All to all communication
import os
import torch
import torch.distributed as dist
def init_process():
dist.init_process_group(backend="nccl")
local_rank = int(os.environ["LOCAL_RANK"])
torch.cuda.set_device(local_rank)
def example_all_to_all():
rank = dist.get_rank()
world_size = dist.get_world_size()
local_rank = int(os.environ["LOCAL_RANK"])
# Each rank creates a tensor with one value per destination rank
send_tensor = torch.arange(rank * world_size, (rank + 1) * world_size, device=local_rank, dtype=torch.float32)
recv_tensor = torch.zeros(world_size, device=local_rank, dtype=torch.float32)
print(f"[All-to-all] Rank {rank} starts with: {send_tensor}")
# Split into chunks and exchange
dist.all_to_all_single(recv_tensor, send_tensor)
print(f"[All-to-all] Rank {rank} received: {recv_tensor}")
if __name__ == "__main__":
init_process()
example_all_to_all()
dist.destroy_process_group()
Here’s the expected output for AlltoAll:
[All-to-all] Rank 3 starts with: tensor([12., 13., 14., 15.], device='cuda:3')

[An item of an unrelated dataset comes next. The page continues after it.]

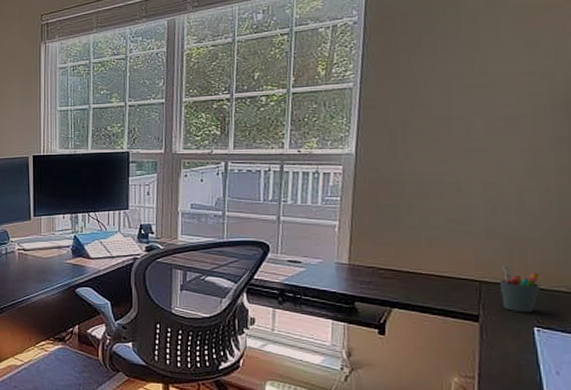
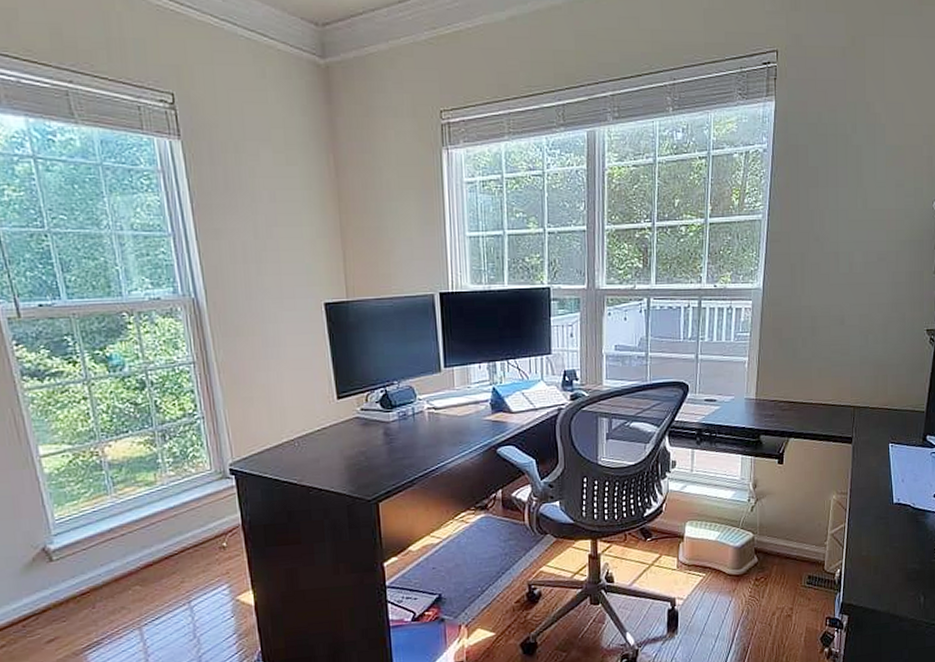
pen holder: present [500,265,540,313] -> none [868,391,895,432]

[All-to-all] Rank 1 starts with: tensor([4., 5., 6., 7.], device='cuda:1')
[All-to-all] Rank 2 starts with: tensor([ 8., 9., 10., 11.], device='cuda:2')

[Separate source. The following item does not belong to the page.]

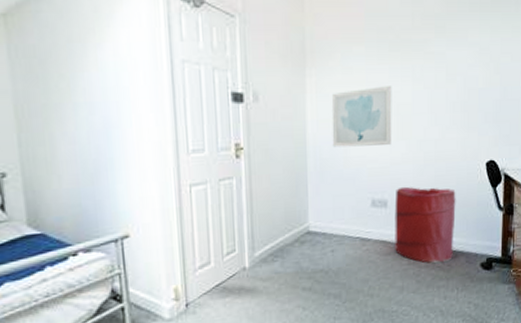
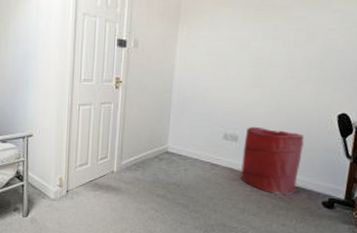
wall art: present [331,86,392,148] -> none [195,42,253,92]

[All-to-all] Rank 0 starts with: tensor([0., 1., 2., 3.], device='cuda:0')
[All-to-all] Rank 0 received: tensor([ 0., 4., 8., 12.], device='cuda:0')

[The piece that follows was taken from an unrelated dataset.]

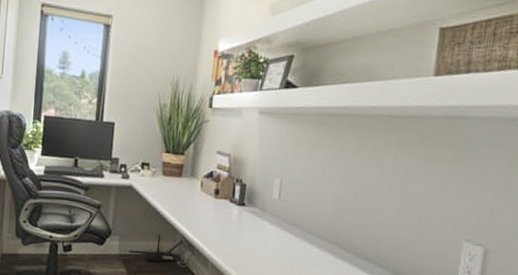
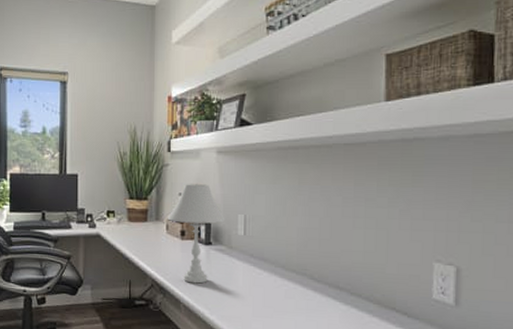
table lamp: none [202,142,262,244] -> present [167,184,225,284]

[All-to-all] Rank 1 received: tensor([ 1., 5., 9., 13.], device='cuda:1')
[All-to-all] Rank 3 received: tensor([ 3., 7., 11., 15.], device='cuda:3')
[All-to-all] Rank 2 received: tensor([ 2., 6., 10., 14.], device='cuda:2')
Practical Use Cases
Different collective operations are widely used in distributed training workflows:
- Broadcast → Parameter initialization
- All-gather → ZeRO optimizer state sharding
- All-reduce → Data parallelism
- Reduce-scatter → Gradient averaging in ZeRO-2/3
- All-to-all → Routing tokens in Mixture of Experts
Wrap up
Distributed training relies heavily on efficient communication between GPUs. Point-to-point operations, such as send and recv, provide flexibility for pipeline parallelism, while collective operations like broadcast, all_reduce, and all_to_all are the backbone of data parallelism, ZeRO strategies, and Mixture-of-Experts models. For example, broadcast is ideal for sending initial model weights once, all_reduce efficiently aggregates gradients across GPUs, while all_to_all supports token routing in MoE layers.